▶ _Task instructions_
Gather every line below that contains the word "папки". Case counts.
....
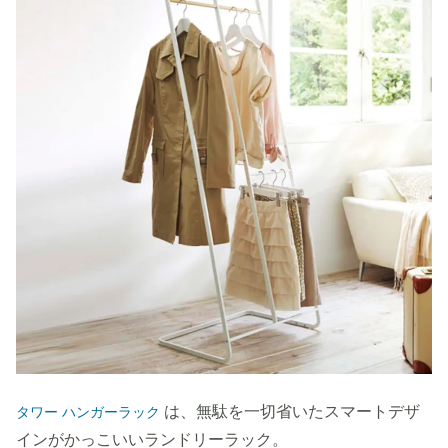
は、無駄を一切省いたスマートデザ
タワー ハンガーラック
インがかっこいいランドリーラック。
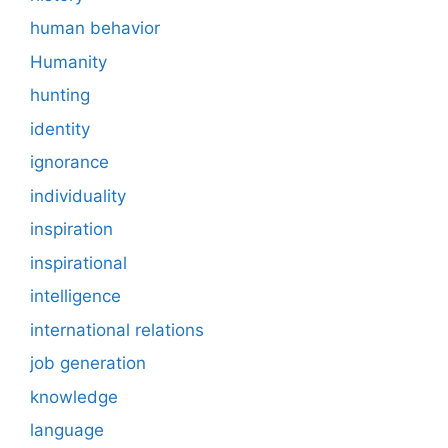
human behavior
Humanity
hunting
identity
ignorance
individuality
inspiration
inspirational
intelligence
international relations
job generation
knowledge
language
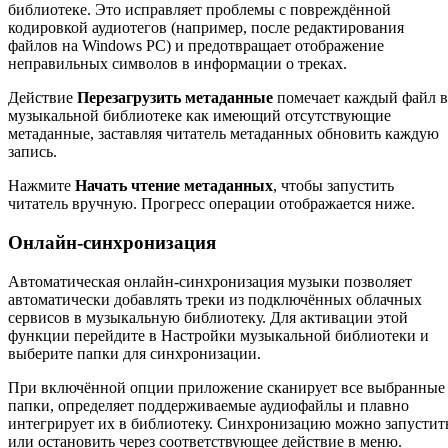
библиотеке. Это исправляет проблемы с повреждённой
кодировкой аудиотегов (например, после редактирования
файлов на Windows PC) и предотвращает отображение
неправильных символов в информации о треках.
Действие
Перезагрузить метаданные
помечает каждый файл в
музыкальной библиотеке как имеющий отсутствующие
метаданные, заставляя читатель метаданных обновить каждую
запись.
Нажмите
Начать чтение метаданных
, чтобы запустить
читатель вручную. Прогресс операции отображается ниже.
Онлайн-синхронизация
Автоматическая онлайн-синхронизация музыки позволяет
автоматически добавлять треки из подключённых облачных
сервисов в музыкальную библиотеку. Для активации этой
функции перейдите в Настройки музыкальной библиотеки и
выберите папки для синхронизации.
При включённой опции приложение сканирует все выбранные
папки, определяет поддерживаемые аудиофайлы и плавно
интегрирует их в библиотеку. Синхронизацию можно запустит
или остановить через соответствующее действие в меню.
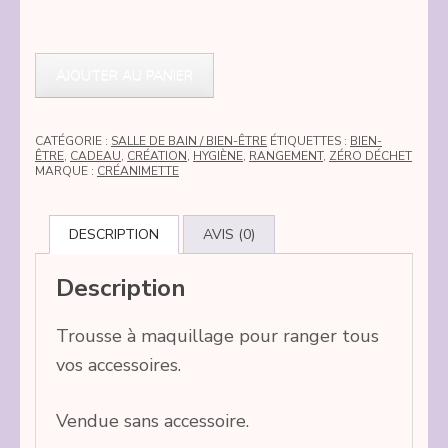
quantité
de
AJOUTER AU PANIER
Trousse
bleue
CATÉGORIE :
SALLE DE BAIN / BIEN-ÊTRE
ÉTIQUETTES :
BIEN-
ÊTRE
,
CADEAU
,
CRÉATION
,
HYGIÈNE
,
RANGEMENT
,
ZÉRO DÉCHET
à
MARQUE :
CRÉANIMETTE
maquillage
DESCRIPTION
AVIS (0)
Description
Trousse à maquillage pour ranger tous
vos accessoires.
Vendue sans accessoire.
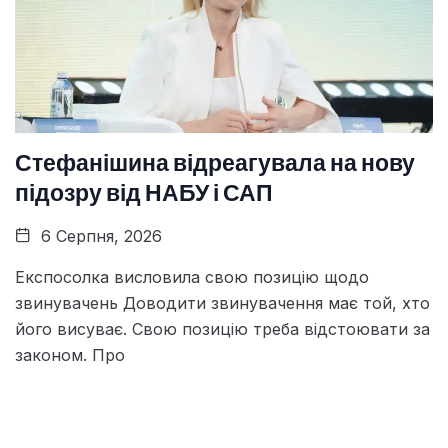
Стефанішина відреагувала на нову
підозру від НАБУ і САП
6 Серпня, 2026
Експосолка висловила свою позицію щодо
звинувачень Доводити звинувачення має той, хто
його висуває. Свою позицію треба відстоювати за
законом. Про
....
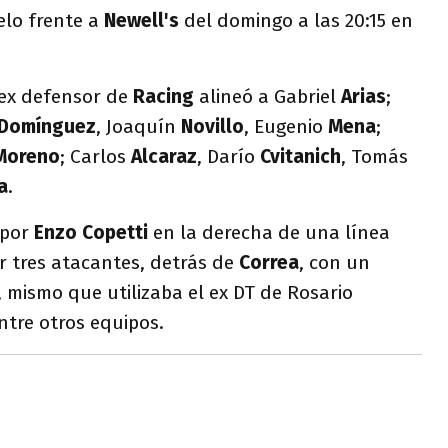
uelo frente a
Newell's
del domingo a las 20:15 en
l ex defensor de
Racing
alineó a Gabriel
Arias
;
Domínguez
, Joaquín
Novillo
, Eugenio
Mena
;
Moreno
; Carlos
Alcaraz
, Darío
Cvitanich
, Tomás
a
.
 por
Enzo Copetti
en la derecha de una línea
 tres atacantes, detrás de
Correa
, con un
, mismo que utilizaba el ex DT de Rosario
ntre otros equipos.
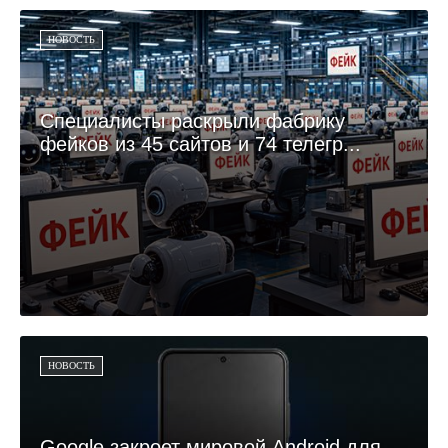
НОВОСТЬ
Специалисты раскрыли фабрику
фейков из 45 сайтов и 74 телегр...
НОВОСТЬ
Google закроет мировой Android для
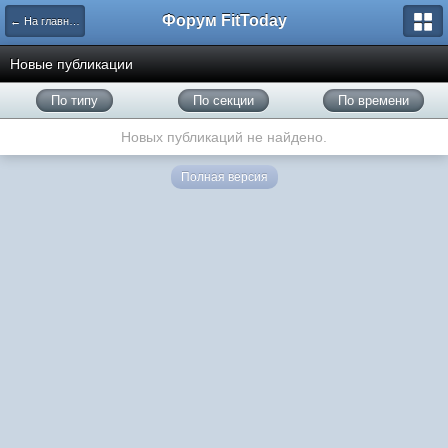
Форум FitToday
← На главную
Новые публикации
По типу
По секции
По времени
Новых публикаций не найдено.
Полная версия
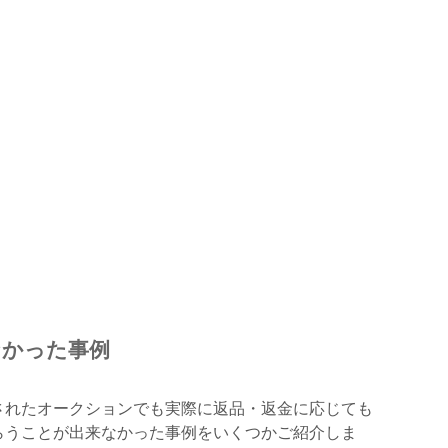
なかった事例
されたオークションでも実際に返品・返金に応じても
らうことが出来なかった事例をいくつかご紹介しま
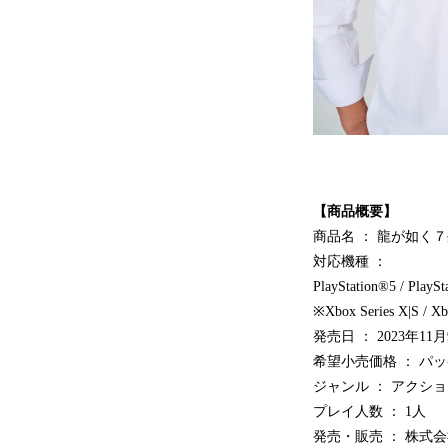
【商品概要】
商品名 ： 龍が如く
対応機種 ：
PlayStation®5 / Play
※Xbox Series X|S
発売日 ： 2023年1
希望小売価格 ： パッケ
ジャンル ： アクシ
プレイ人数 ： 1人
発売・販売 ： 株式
....
▶ _Answer space_
выберите папки для синхронизации.
папки, определяет поддерживаемые аудиофайлы и плавно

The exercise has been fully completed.